Task to complete: In the YAML text below, why does the writer call it a mistake to define YAML by referring to XML? Answer in one to three sentences.
Text block Start Marker
YAML -- short for: YAML Ain't Markup Language; rhymes with "camel" -- popped up on my radar screen last week as a result of an interesting thread on comp.lang.python about the uses and abuses of XML, a conversation which I commend to your attention on its own merits.
In rummaging around for a plain, concise description of YAML, I kept stubbing my toe on a felt need to define it by referring to XML in some way. That was a mistake. YAML stands on its own very nicely, even if its most immediate point of contrast is XML. In other words, if there were no XML, there could still be a YAML, but it would have a different public face. If the XML world tends to get divided into data and documents, a distinction which is probably more pedagogically useful than it is necessarily true, YAML corresponds more to the data part of XML than to the document part. As the YAML specification puts it, "YAML is more closely targeted at messaging and native data structures" than at structured documents.
Accordingly, my plain, concise description of YAML is that it's a processing model and a wiki-markup-esque way to represent relatively arbitrary, high-level language data structures.
Easy to Read, Easy to Write
First, a word about "wiki-markup-esque": YAML's syntax is very lightweight, especially compared to XML's, and though the specification doesn't list wiki text as one of its influences, YAML visually evokes wiki markup. The specification explicitly credits RFC 822 for syntactical influence. One of the YAML designers, Clark Evans, said recently that "Ward Cunningham's WikiWiki is a very cool concept and I'm sure we borrowed from it sub-consciously". The important point is that YAML is lightweight. But what do I mean by lightweight?
Consider, for example, a data structure I've been using in a Python project -- an IRC bot which needs a configuration file full of bindings: that is, a collection which relates IRC events, methods or functions, and regular expressions. After being parsed, the configuration file is represented as a Python list of tuples. I can write this structure literally in Python as follows:
[ ("PRIVMSG", "newUri", "^http://.*"), ("PRIVMSG", "deleteUri", "^delete.*"), ("PRIVMSG", "randomUri", "^random.*") ]
Representing a list of tuples in this way in Python imposes a space overhead of about 34 characters: that is, I have to type 34 characters, to represent the structure, beyond the data itself. That's not too bad.
Text block End Marker
Data extract Start Marker
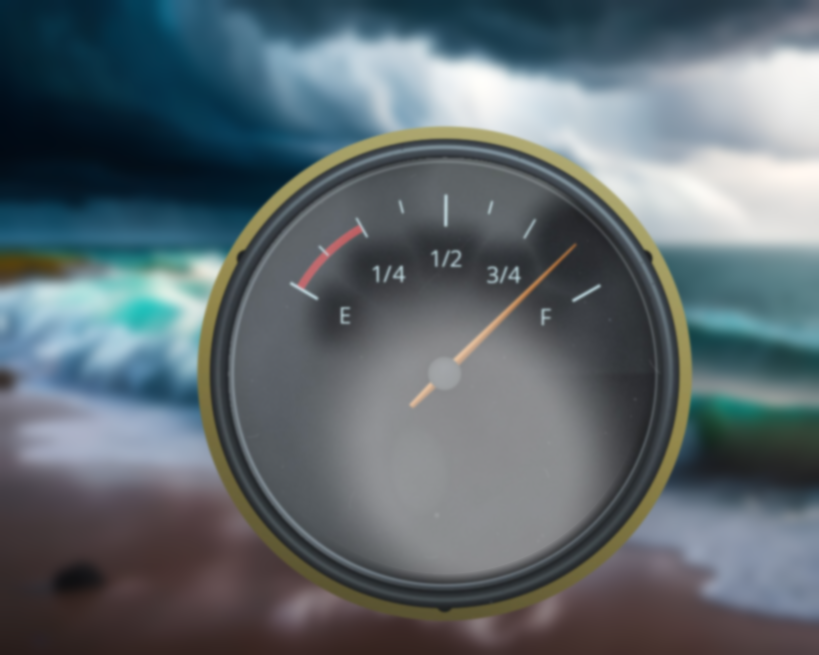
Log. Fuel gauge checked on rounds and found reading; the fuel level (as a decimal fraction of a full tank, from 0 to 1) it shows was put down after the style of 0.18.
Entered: 0.875
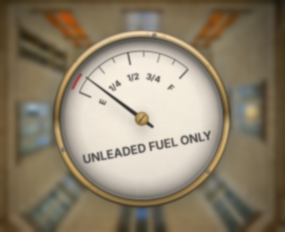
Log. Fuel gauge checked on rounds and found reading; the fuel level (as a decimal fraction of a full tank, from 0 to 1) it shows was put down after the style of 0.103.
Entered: 0.125
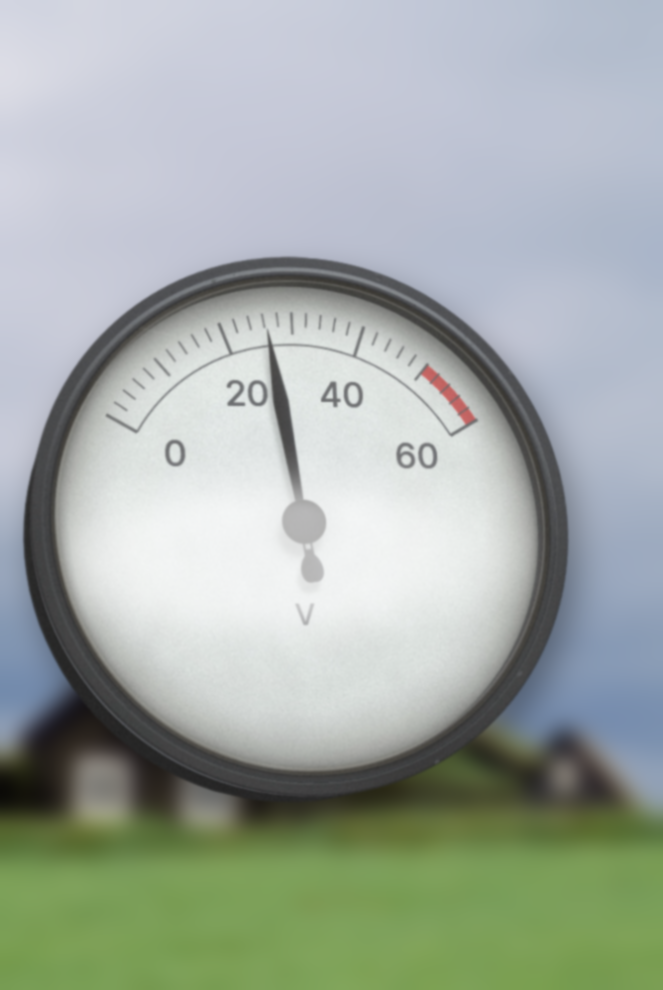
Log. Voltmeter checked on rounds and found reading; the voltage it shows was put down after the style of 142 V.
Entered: 26 V
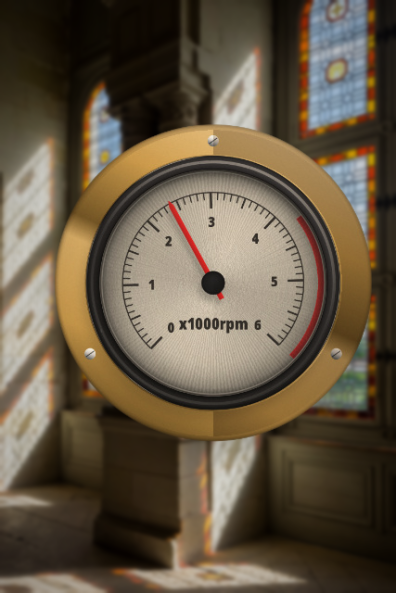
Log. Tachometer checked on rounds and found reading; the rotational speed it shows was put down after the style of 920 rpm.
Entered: 2400 rpm
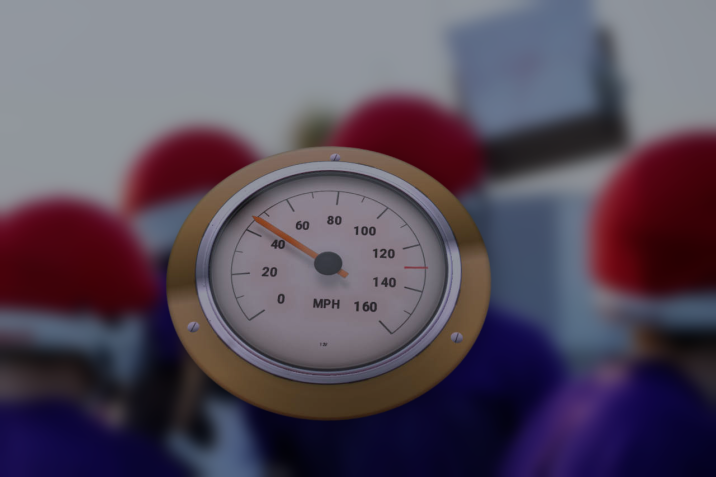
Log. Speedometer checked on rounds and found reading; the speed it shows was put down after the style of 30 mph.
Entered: 45 mph
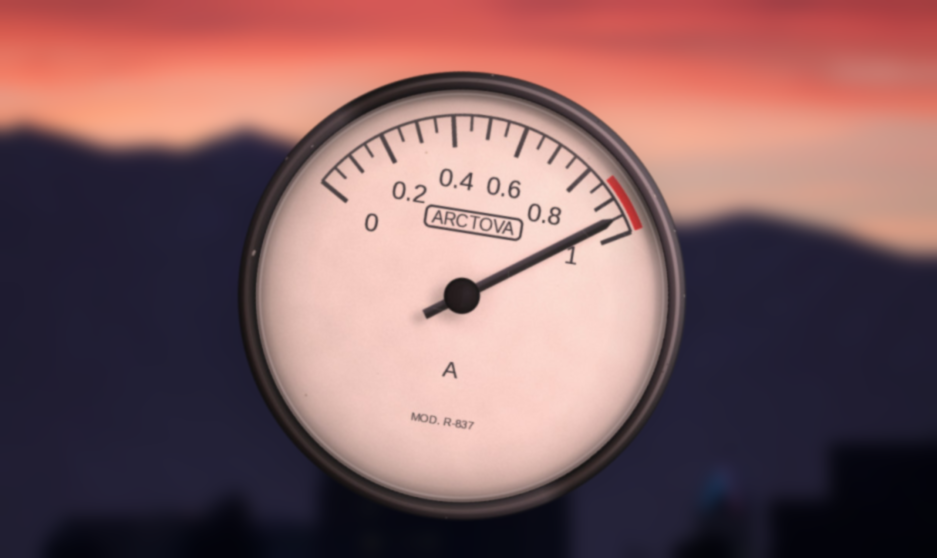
Data extract End Marker
Task solution: YAML stands on its own very nicely, even though XML is its most immediate point of contrast. If there were no XML, there could still be a YAML, though it would have a different public face.